Considerable room to grow
One reason investors sold off Pinterest's stock last year was that the company's year-over-year user growth slowed considerably compared to 2020 and actually dropped throughout 2021. Pinterest's monthly active users (MAUs) peaked at 478 million in the first quarter, and then decreased sequentially in the second and third quarters. At the end of the third quarter, Pinterest had 444 million MAUs, a 1% increase compared to the year-ago period, but a 7% decrease compared to Q1 2021.
Pinterest makes money through the ads businesses run on its platform. The more users on the company's website, the more attractive it is to companies looking to reach a vast audience. But if it continues to lose users, these would-be advertisers might decide to take their money elsewhere.
However, let's remember that Pinterest's user base grew substantially at the peak of the pandemic as people had to endure staying home for long stretches of time. Once government-imposed lockdown orders expired, many so-called "pandemic stocks" saw decreased activity. Pinterest did not escape this dynamic.

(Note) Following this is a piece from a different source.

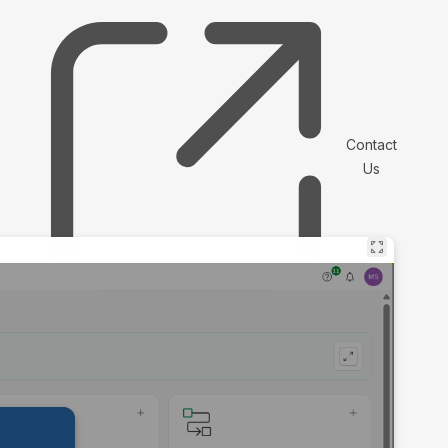
Contact
Us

The good news is that there remain hundreds of millions of potential pinners out there. Consider, for instance, that Facebook alone had 2.9 billion MAUs as of the end of the third quarter -- and it keeps on growing. Facebook's example shows that there is no strict upper bound on the number of people who can join Pinterest. The company's userbase had been increasing at a good clip in the years leading up to the pandemic, and it skyrocketed amid the outbreak.
And even though it recently decreased sequentially, it remains above its pre-pandemic levels. The company had 367 MAUs in the first quarter of 2020. Coronavirus-related dynamics have skewed the trajectory of Pinterest's user growth, but once the pandemic (hopefully) subsides, Pinterest's user growth will likely pick up. Meanwhile, the market for digital ads is expected to grow rapidly in the coming years. According to some estimates, it will expand at a compound annual growth rate of 15.3% through 2025.
This industry tailwind will help Pinterest turn things around moving forward.
An attractive entry point
Even with its recent struggles, Pinterest continues to record strong financial results. In the third quarter, the company's revenue jumped by 43% year over year to $632.9 million, while its net income came in at almost $94 million, compared to the net loss of $94.2 million it reported during the year-ago period.
Pinterest's ability to record strong top and bottom-line increases in the face of lackluster user growth bodes well for the company's future. And what's more, the tech company is currently trading at around $30 per share -- which is dangerously close to its 52-week low.
The company's forward price-to-earnings (P/E) of 23.4 -- compared to the sector average forward P/E of 20.2 -- and its forward price-to-sales of 6.5 are also about as low as they have been in more than a year. At current levels, investors would do well to scoop up shares of this attractive tech stock before they soar.